Esa voz… ¡Era la de Bebón!

—¿Eres tú? ¿De verdad eres tú?

—¿Tanto he cambiado?

—¿Y los demás aduaneros?

—He terminado con el oficial de un puñetazo en la nuca, me he apoderado de su garrote, he dejado patitieso al primero que te seguía y ahora acabo de librarte del segundo.

—¿Te ha absuelto la policía?

—Me han dejado en libertad por falta de cargos. La policía detiene a tantos inocentes que se parecen a ti que el juez Gem ya no sabe hacia dónde mirar.

—¿Cómo has llegado hasta aquí?

—Tu amiga, la sacerdotisa Nitis, me dijo que habías ido a Náucratis. En una taberna cercana a la aduana jugué a ser policía. Un «colega» me habló de dos grupos que estaban a punto de partir en busca de un peligroso criminal. Afortunadamente, seguí al adecuado.

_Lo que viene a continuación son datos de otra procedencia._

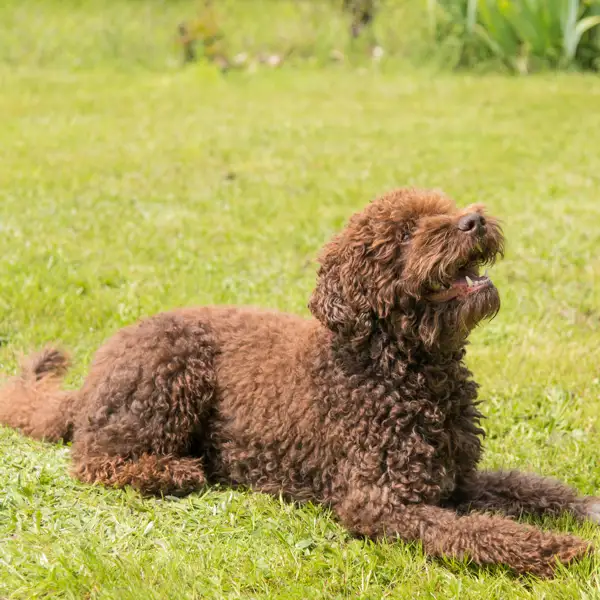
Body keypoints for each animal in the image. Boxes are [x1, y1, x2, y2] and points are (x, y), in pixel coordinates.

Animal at [1, 188, 600, 576]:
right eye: (406, 233)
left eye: (447, 211)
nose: (473, 220)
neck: (405, 369)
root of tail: (94, 373)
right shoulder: (383, 502)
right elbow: (479, 532)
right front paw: (560, 550)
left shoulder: (456, 480)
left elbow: (533, 488)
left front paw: (587, 510)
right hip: (169, 376)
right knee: (92, 459)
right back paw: (173, 471)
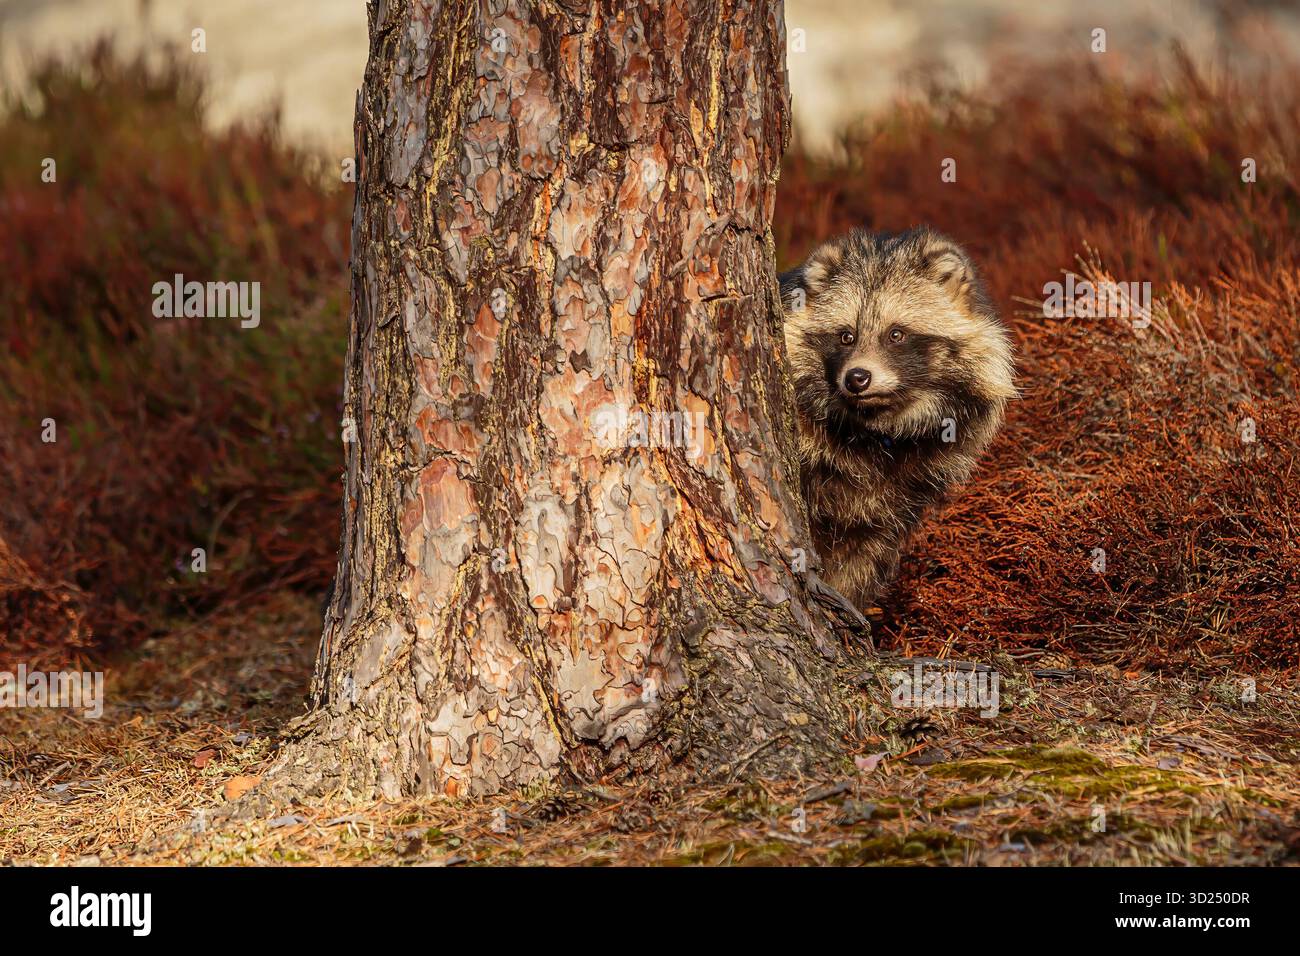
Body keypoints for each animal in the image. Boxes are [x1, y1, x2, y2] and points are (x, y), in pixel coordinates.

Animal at [780, 227, 1016, 610]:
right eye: (846, 336)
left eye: (896, 334)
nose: (857, 378)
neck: (874, 428)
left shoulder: (903, 494)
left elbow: (866, 555)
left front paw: (850, 605)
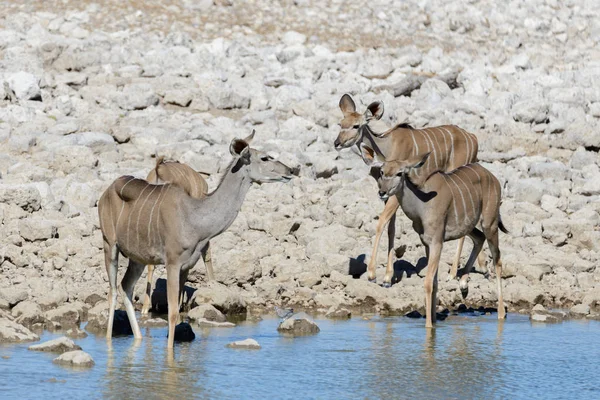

—Nitis… ¿Confía, pues, en mí?

—¡Es una valiosa aliada! Y tan hermosa… Por lo que dice, te tiene en alta estima. Fíjate, una sacerdotisa y un asesino huido, ¡la cosa no se anuncia fácil!

—¡Deja ya de decir estupideces!

—¡Hay que relajarse un poco! No me cargo todos los días a tres aduaneros. Cuando despierten, estarán de muy mal humor. A mí no me han visto, pero ahora saben que tú estás en la región.

—Tenemos que ir a Náucratis e interrogar a una persona que sabe mucho.

—Espero que no sea un mercenario armado hasta los dientes.

—Se trata de una bella mujer de negocios griega.

«Ya ha olvidado a la hermosa sacerdotisa», pensó Bebón.

—No te dejes seducir —prosiguió Kel—. La dama Zeké es más temible que una víbora cornuda. Vamos, te lo explicaré por el camino.